In so doing, there is the problem that the contactor ages with every switching process, i.e the earthing contacts become more highly resistive. Besides the mechanical stress, the reasons for this ageing lie with the isolation processes. If a contactor isolates high currents or respectively high currents flow across the earthing contacts of the contactor, a so-called burn-off results, in particular when an electric arc is formed between the earthing contacts. Because the burn-off leads to a reduction in the contact material of the earthing contacts, said earthing contacts wear with time, which leads to a limited service life of such contactors and makes them more highly resistive. In order to ensure the complete functionality of an isolation unit, the contactor or the contactors of the isolation unit must therefore be replaced at certain temporal intervals. It is thereby desirable to know at which point in time the contactors should be replaced. In order to do this, a monitoring of the contactors is required.
In order to monitor the functionality of a contactor, it is known to check or respectively monitor whether the earthing contacts are still open. A common problem here is that an earthing contact once welded or partially welded as a result of an arc formation can loosen again, for example due to vehicle vibrations, and the contactor has then a high contact transition resistance without the monitoring recognizing this fact. The high transition resistance can then lead to a significant increase in temperature of the earthing contacts when the electric currents are high. Currents of for example 100 A up to 400 A (A: amperes) thus flow over the earthing contacts during a normal driving cycle. In the case of a current of 200 A and a contact transition resistance of 1 mΩ (mΩ: milliohm), a power loss of 40 W (W: Watts) is already transferred via the earthing contacts. In the case of a current of 400 A, the power loss even amounts to 160 W. The earthing contacts can thus greatly heat up when there is a high electric contact transition resistance and high currents, whereby the risk of a case of thermal failure increases.
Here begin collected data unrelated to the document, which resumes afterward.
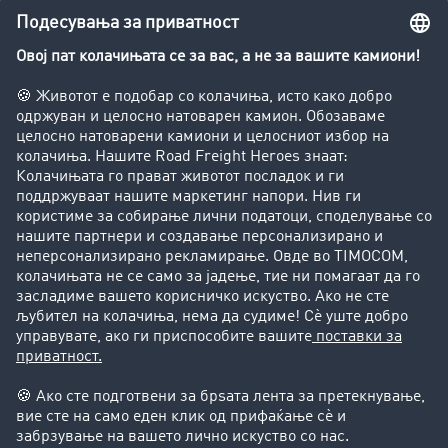
Превозник на отпадни материи
Приватно лице
Потребни ви се повеќе
информации или помош?
Контактирајте не, со задоволство ќе Ви
помогнеме.
+49 211 88 26 88 26
+49 211 88 26 53 00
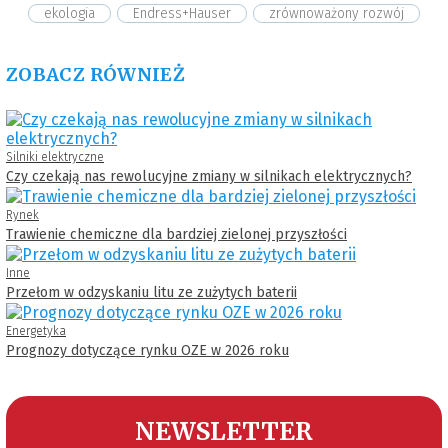
ekologia
Endress+Hauser
zrównoważony rozwój
ZOBACZ RÓWNIEŻ
Silniki elektryczne
Czy czekają nas rewolucyjne zmiany w silnikach elektrycznych?
Rynek
Trawienie chemiczne dla bardziej zielonej przyszłości
Inne
Przełom w odzyskaniu litu ze zużytych baterii
Energetyka
Prognozy dotyczące rynku OZE w 2026 roku
NEWSLETTER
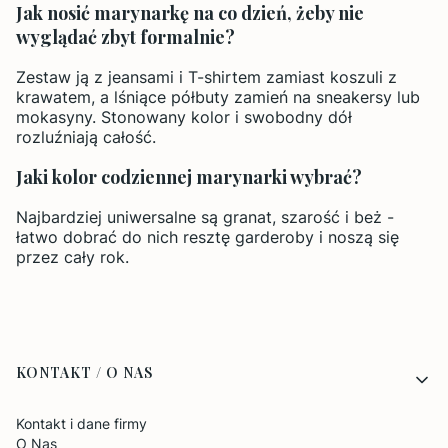
Jak nosić marynarkę na co dzień, żeby nie
wyglądać zbyt formalnie?
Zestaw ją z jeansami i T-shirtem zamiast koszuli z
krawatem, a lśniące półbuty zamień na sneakersy lub
mokasyny. Stonowany kolor i swobodny dół
rozluźniają całość.
Jaki kolor codziennej marynarki wybrać?
Najbardziej uniwersalne są granat, szarość i beż -
łatwo dobrać do nich resztę garderoby i noszą się
przez cały rok.
Linki w stopce
KONTAKT / O NAS
Kontakt i dane firmy
O Nas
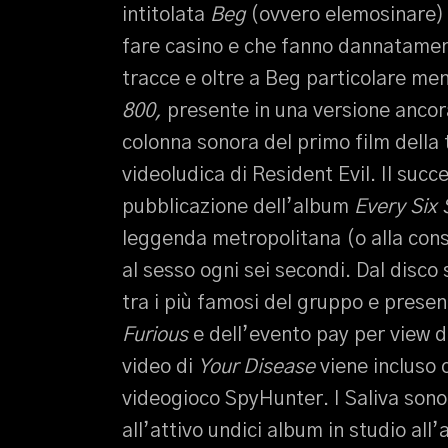
intitolata
Beg
(ovvero elemosinare) 
fare casino e che fanno dannatament
tracce e oltre a Beg particolare m
800,
presente in una versione ancora
colonna sonora del primo film della
videoludica di Resident Evil. Il succ
pubblicazione dell’album
Every Six
leggenda metropolitana (o alla cons
al sesso ogni sei secondi. Dal disco s
tra i più famosi del gruppo e prese
Furious
e dell’evento pay per view d
video di
Your Disease
viene incluso c
videogioco SpyHunter. I Saliva sono
all’attivo undici album in studio all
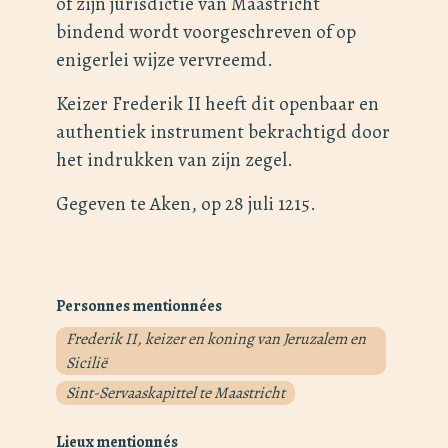
of zijn jurisdictie van Maastricht
bindend wordt voorgeschreven of op
enigerlei wijze vervreemd.
Keizer Frederik II heeft dit openbaar en
authentiek instrument bekrachtigd door
het indrukken van zijn zegel.
Gegeven te Aken, op 28 juli 1215.
Personnes mentionnées
Frederik II, keizer en koning van Jeruzalem en
Sicilië
Sint-Servaaskapittel te Maastricht
Lieux mentionnés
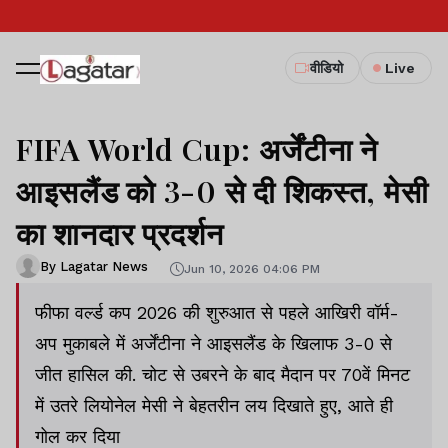
वीडियो
Live
FIFA World Cup: अर्जेंटीना ने
आइसलैंड को 3-0 से दी शिकस्त, मेसी
का शानदार प्रदर्शन
By Lagatar News
Jun 10, 2026 04:06 PM
फीफा वर्ल्ड कप 2026 की शुरुआत से पहले आखिरी वॉर्म-
अप मुकाबले में अर्जेंटीना ने आइसलैंड के खिलाफ 3-0 से
जीत हासिल की. चोट से उबरने के बाद मैदान पर 70वें मिनट
में उतरे लियोनेल मेसी ने बेहतरीन लय दिखाते हुए, आते ही
गोल कर दिया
A further known monitoring option is to count the number of contactor activations and to assume wear to the contactor at a predetermined number of contactor activations that would require a replacement of the contactor. A significant disadvantage with this is that the actual condition of the contactor is not taken into account and thus the contactor is generally replaced too early.
In the case of battery systems used in at least partially electrically operated vehicles, it is furthermore known to monitor the so-called pack voltage, i.e. that voltage which drops across the battery cells of the battery system that are electrically connected to one another, and the so-called link voltage, i.e. the voltage applied on the vehicle side, in order to thus be able to make assertions about the contactors connected therebetween.
In the light of the above, it is the aim of the present invention to improve a method for monitoring the state of the earthing contacts of a contactor controllable by means of an exciter coil in particular such that assertions about the quality of the state of the earthing contacts can be made in an improved manner and such that a determination can thus advantageously be made in an improved manner as to when the contactor can no longer be used or respectively should be replaced.